Hier kann man überlegen, ob man eine Teilfläche nur zweimal im Jahr mäht und daraus eine artenreiche Blumenwiese entwickelt. Wäre hierfür die Arbeit mit einer Sense nicht eine ganz neue, spannende Herausforderung? Am besten lässt man sich die Kunst des Sensens von einem Fachmann beibringen.

Wenn Sie nicht auf einen Mähroboter verzichten möchten, dann lassen Sie diesen bitte nur tagsüber und unter Aufsicht laufen!

Unser Tipp

Die meisten Gartenmaschinen kann man zum Beispiel in Baumärkten mieten. Zu überlegen wäre auch, ein Gerät mit mehreren Nachbarn gemeinsam anzuschaffen. Das ist umweltschonend, energie- und platzsparend und auch noch gut für den Geldbeutel.

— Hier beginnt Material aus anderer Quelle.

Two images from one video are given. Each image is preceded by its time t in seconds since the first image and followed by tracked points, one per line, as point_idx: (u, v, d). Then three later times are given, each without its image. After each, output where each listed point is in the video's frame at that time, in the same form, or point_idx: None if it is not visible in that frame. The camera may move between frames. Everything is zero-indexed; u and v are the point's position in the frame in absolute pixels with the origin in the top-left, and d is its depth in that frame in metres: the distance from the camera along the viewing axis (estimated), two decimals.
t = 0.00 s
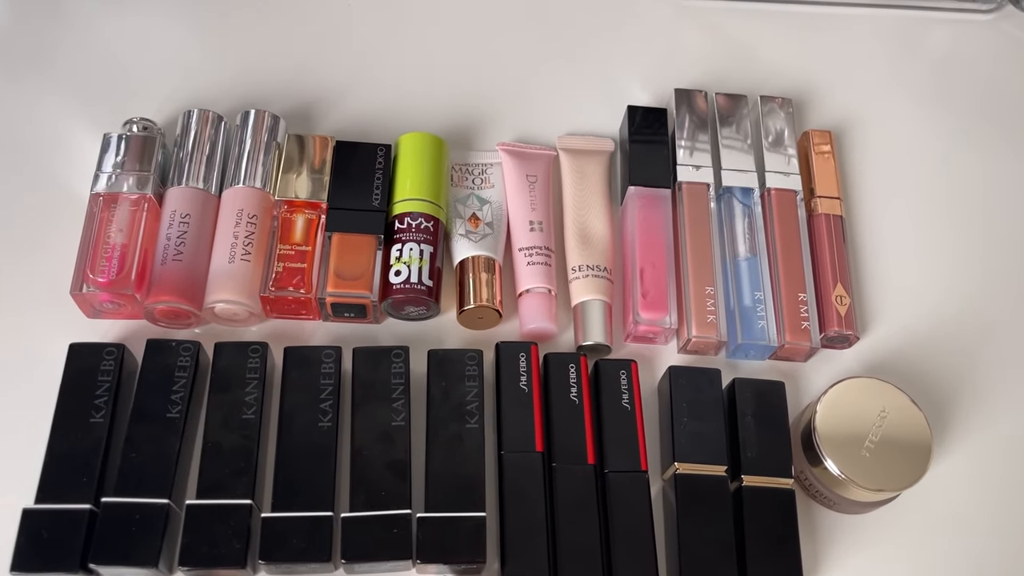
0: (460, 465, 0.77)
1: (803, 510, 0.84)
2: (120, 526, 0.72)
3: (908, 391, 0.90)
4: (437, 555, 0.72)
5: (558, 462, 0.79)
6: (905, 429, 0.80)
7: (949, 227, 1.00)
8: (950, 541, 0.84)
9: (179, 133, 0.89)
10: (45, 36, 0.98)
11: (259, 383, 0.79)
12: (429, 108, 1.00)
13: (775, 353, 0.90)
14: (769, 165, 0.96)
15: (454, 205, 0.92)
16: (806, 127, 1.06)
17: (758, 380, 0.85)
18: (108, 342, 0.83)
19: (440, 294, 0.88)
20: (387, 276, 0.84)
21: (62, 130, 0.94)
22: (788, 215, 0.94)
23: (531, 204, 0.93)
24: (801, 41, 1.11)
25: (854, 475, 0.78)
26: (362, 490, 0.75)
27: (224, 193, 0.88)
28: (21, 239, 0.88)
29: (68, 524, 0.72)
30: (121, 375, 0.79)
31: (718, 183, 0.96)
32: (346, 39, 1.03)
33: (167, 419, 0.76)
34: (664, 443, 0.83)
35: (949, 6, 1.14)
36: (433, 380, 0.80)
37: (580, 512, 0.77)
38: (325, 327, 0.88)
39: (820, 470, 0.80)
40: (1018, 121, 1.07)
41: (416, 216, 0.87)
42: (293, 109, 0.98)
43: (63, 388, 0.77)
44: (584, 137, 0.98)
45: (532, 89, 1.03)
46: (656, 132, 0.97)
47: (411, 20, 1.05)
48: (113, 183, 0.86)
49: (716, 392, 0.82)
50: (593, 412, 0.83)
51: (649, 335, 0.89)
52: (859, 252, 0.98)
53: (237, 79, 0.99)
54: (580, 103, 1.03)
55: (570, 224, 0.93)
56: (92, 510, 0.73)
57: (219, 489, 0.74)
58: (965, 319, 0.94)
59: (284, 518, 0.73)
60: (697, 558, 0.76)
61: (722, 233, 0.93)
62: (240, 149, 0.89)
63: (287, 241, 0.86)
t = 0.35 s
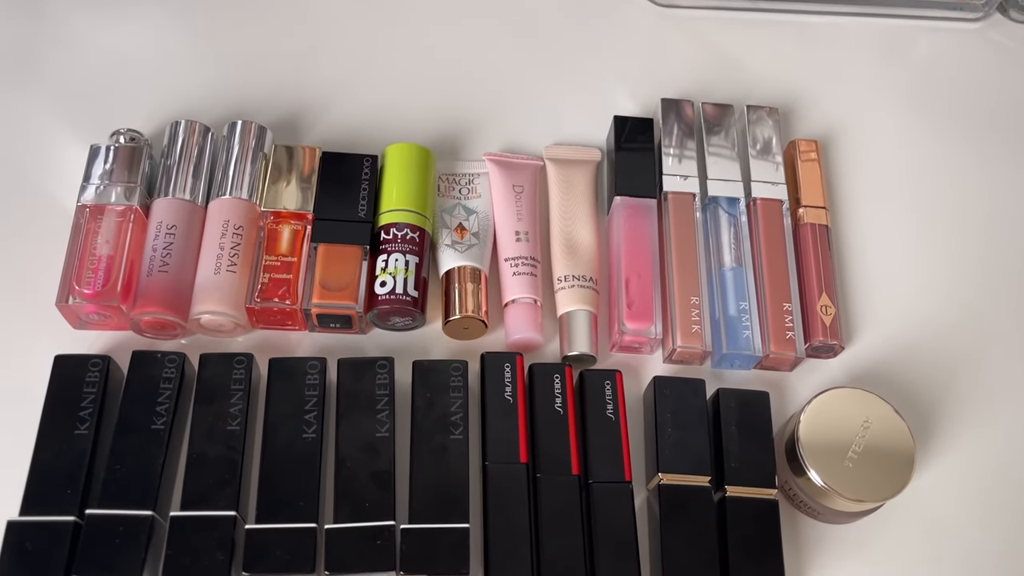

Wer Tiere erleben möchte, muss sie leben lassen!

Erleben Sie, wie Ihr Garten durch weniger intensive Pflege und den Verzicht auf Maschinen regelrecht aufatmet und wieder lebendig wird. Tiere und Pflanzen mögen es wild und unaufgeräumt. Wenn Sie das ermöglichen und die notwendigen Pflegearbeiten mit Handgeräten durchführen, leisten Sie einen wertvollen Beitrag zum Umwelt-, Natur- und Artenschutz. Wer Tiere erleben möchte, muss sie leben lassen!